STUDENT: Donna Beck Granato

YEAR GRADUATED: 1976

EMAIL ADDRESS: CBREEZEDBG@aol.com

 

MEMORY OF MR. HALL

My history with Mr. Hall goes back to before I even knew him.  I had two older sisters who had him for class and used to come home with stories about the famous "Mr. Hall gesture."  You know, the one where he claps his hands rapidly and loudly two sharp times, and then makes the okay sign with his thumb and forefinger about waist high and exclaims proudly, "Very good, Miss Beck," (or "Muy bien, Senorita Beck" if you had him for Spanish).  We never named it, but anyone who has ever had Mr. Hall for a class knows that gesture.  It would make me jump out of my seat sometimes when I wasn't paying attention (sorry, Mr. Hall, it happened occasionally).


By the time I entered his 7th grade English class, I was quite familiar with "the gesture."  In this class Mr. Hall immediately singled out three students:  Suzanne Niedzwiecki, Keith Booke, and me.  I was quite flattered to be put in the same category as these two straight-A students, because I didn't have a clue by then that I might be a good student.  In fact, I kept thinking that he had made a mistake by including me in this group, and he would eventually figure it out.  Obviously, he knew something I didn't, and, amazingly, from that time on, I made the Honor Roll.  Thank you, Mr. Hall, for seeing ability I didn't know I had, and instilling confidence in me! 


It was also in this 7th grade English class that I learned how to diagram sentences and my writing improved immensely.  After 7th grade (I moved on to Japan by then), I started winning awards in school and being placed in advanced English classes for my writing ability, another talent I did not know I had.  Of course, this talent has carried me through college, graduate school, and makes my work as a psychotherapist much easier since I need to capture some very intense emotions and events at the end of each session with my clients.  I believe that these successes further gave me the confidence to excel in other subject areas.  And, unbeknownst to me until now, a great deal of that credit goes to Mr. Hall for singling me out in his 7th grade English class! 


When I returned to Lackland High School several years later as a Junior, it was like I had never even left.  Mr. Hall, from his post outside his classroom across the hall from the principal's office (I can still picture him there between classes), recognized me immediately as one of the "Beck girls," and welcomed me back to Lackland!  He made me feel so important, yet I knew he did this with all his students.  He used to even greet my younger sister, Pam, in the hallways, and he never even had her for a class!  Mr. Hall made us feel remembered and like we belonged somewhere, and for us military brats who moved as often as my family did, those feelings were invaluable!

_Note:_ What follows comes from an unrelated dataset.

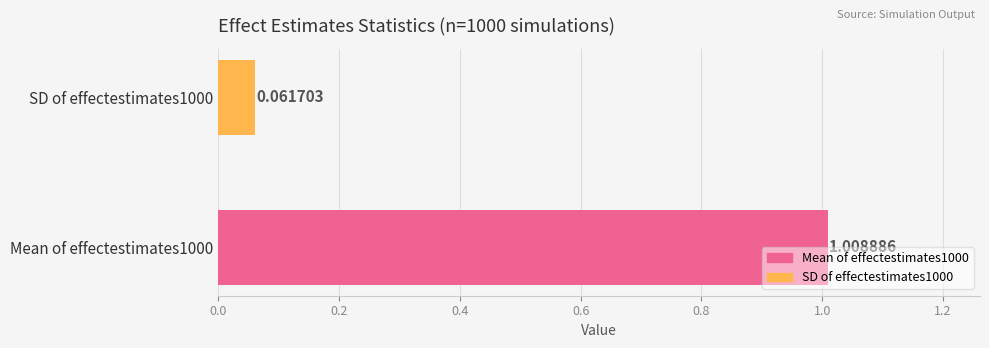

Is it true that the value at Mean of effectestimates1000 is 1.5?

False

Whether he knew it or not (and I don't think even I realized it until I was asked to write about him), Mr. Hall was a very positive role model for all of us who crossed his path.  His love and concern for all the students who roamed his halls was genuine and clearly evident (as adults, we all know how difficult it can sometimes be to appreciate teenagers)!  I'm sure his appreciation of me influenced my ability to enjoy adolescents and work effectively with them as a counselor.  My mentor once told me that I have "an amazing capacity to love," and I'd like to think that Mr. Hall was one of the first to model that trait for me, because it describes him "to a T."

WHAT I AM DOING NOW

Mr. Hall, thank you!  I thank you and my family thanks you for being a part of my life and influencing who I am today.  I have been married for almost 25 years to an amazing man. I have two incredible children, and a career that I dearly love that involves helping people.  Your influence lives on and you will never be forgotten!